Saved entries
——————————
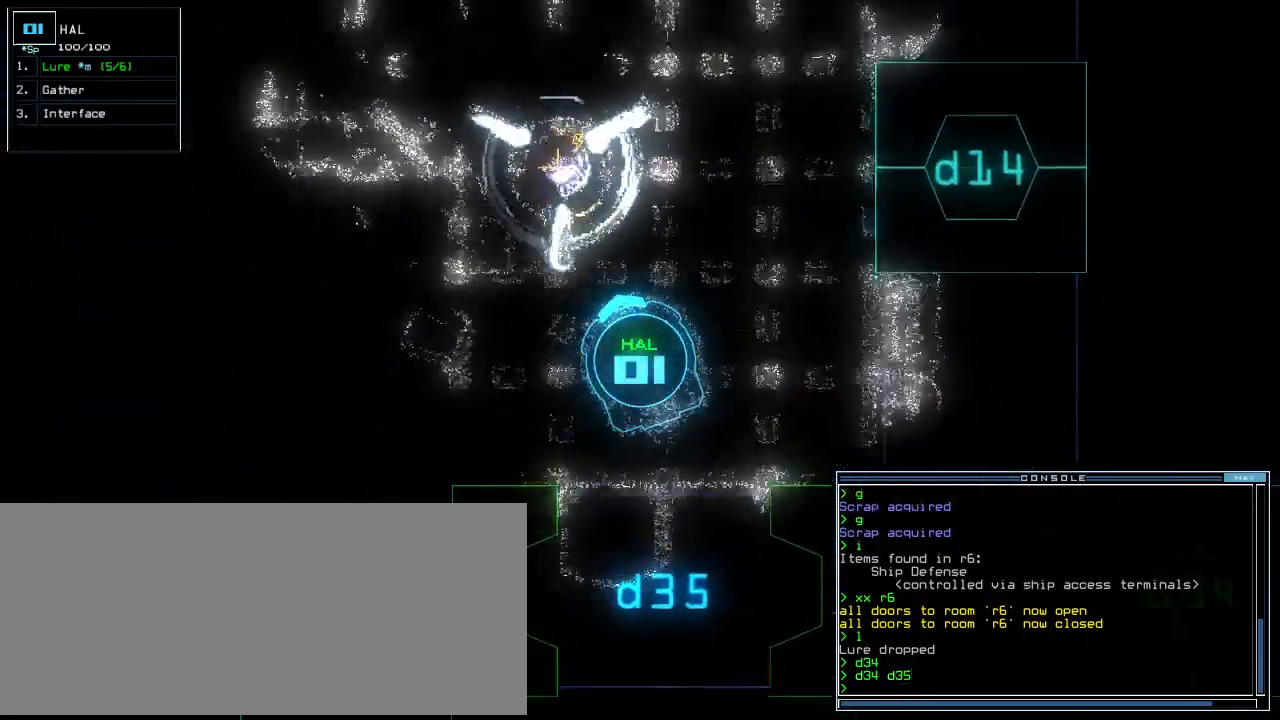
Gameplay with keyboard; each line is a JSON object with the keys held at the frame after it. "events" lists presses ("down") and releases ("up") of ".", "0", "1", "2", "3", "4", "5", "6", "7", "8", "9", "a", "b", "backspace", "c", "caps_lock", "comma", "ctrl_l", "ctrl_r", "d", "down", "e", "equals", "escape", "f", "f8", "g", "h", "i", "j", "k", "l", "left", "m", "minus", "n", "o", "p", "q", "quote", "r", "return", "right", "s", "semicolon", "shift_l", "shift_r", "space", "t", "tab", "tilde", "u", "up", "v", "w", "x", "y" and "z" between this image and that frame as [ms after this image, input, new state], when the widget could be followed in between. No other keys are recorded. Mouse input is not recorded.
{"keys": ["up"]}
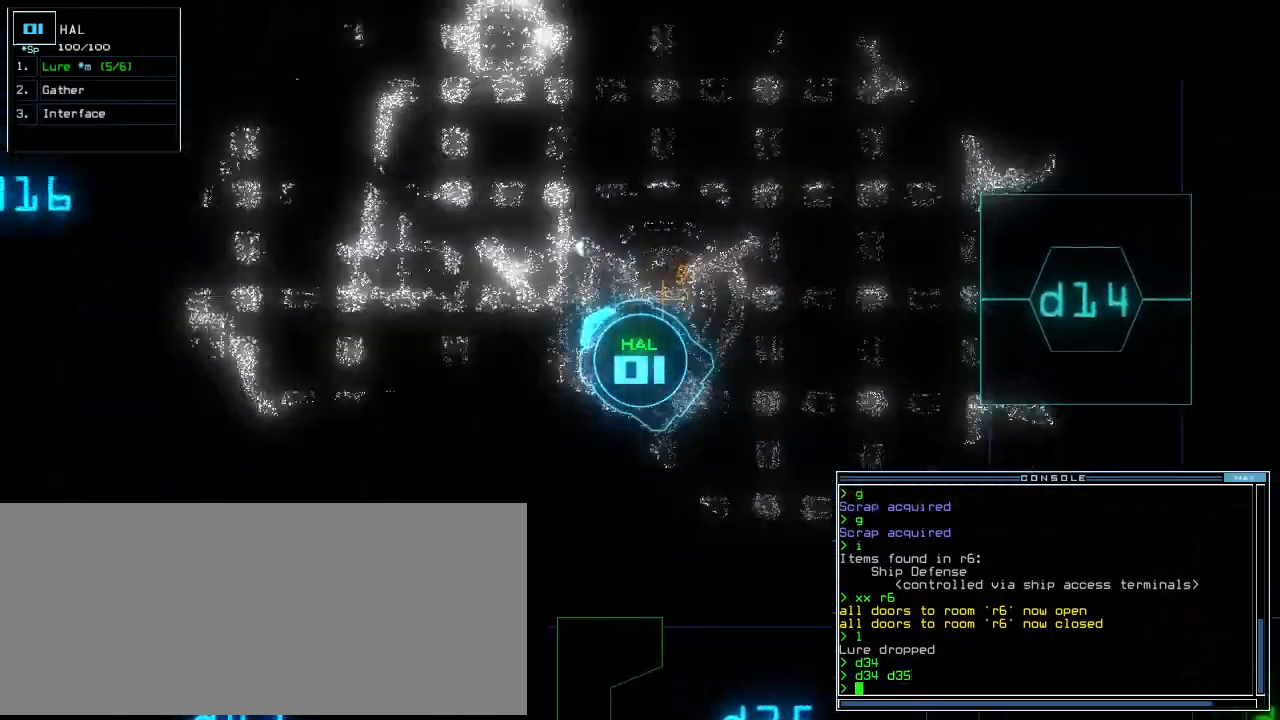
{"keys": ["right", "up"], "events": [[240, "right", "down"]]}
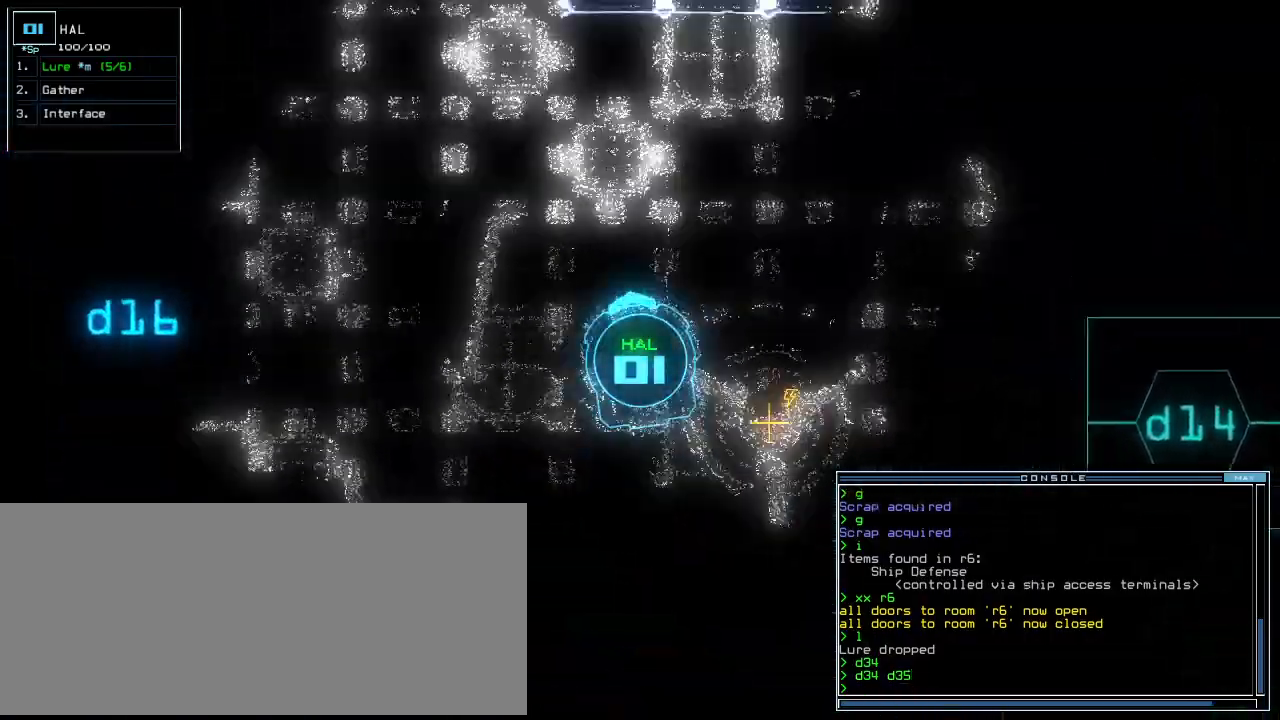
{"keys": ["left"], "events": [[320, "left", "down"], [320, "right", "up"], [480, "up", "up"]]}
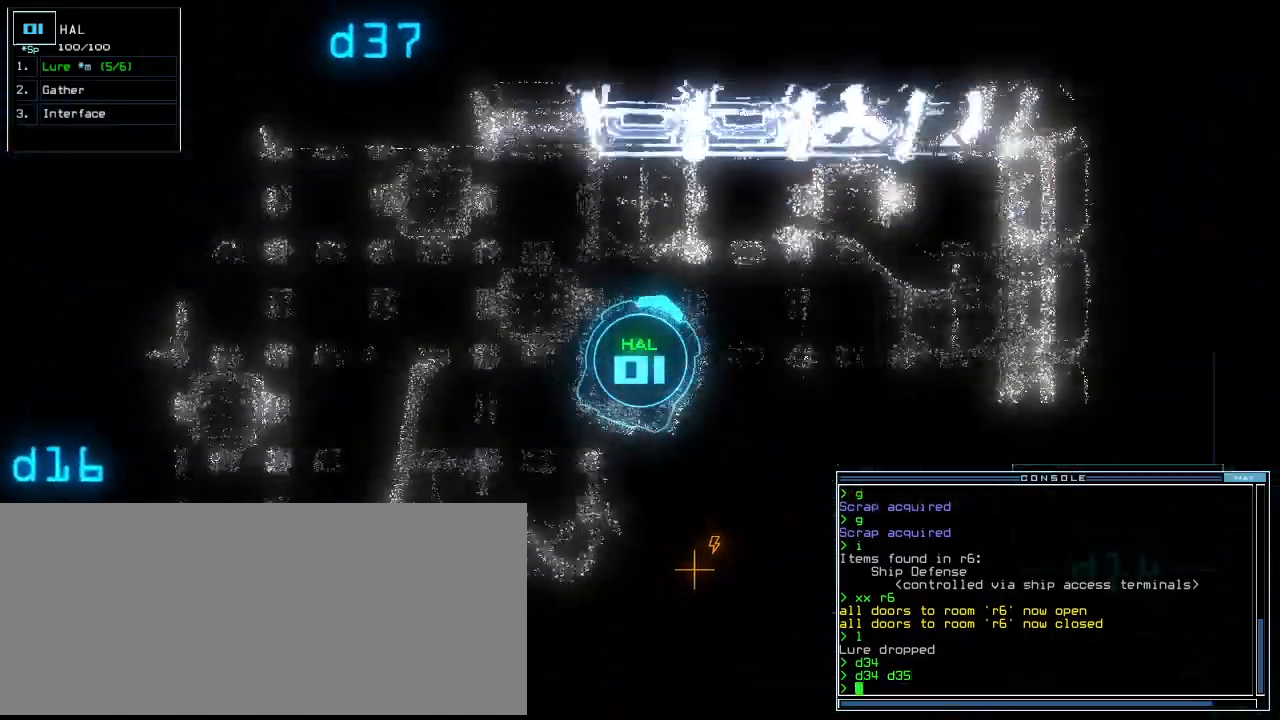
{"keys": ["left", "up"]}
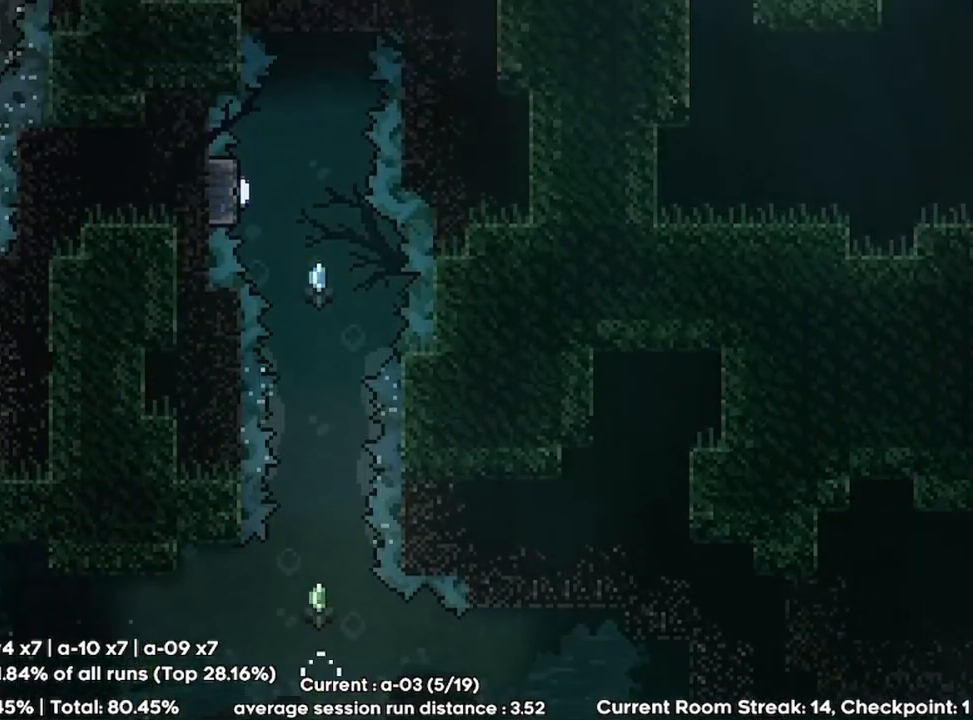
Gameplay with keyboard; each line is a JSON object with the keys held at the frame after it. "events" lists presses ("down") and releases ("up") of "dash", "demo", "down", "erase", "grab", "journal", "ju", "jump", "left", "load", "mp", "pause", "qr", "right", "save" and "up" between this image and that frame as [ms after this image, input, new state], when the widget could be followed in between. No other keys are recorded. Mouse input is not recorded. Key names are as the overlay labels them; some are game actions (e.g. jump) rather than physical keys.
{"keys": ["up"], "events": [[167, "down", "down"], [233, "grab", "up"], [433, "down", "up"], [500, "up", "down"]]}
——————————
# [TASK REQUIREMENTS]
Return only this span, exactly: the line that contains "than physical keys." and all lines after it to the end of the records.

# [TASK SOLUTION]
Gameplay with keyboard; each line is a JSON object with the keys held at the frame after it. "events" lists presses ("down") and releases ("up") of "dash", "demo", "down", "erase", "grab", "journal", "ju", "jump", "left", "load", "mp", "pause", "qr", "right", "save" and "up" between this image and that frame as [ms after this image, input, new state], when the widget could be followed in between. No other keys are recorded. Mouse input is not recorded. Key names are as the overlay labels them; some are game actions (e.g. jump) rather than physical keys.
{"keys": ["up"], "events": [[167, "down", "down"], [233, "grab", "up"], [433, "down", "up"], [500, "up", "down"]]}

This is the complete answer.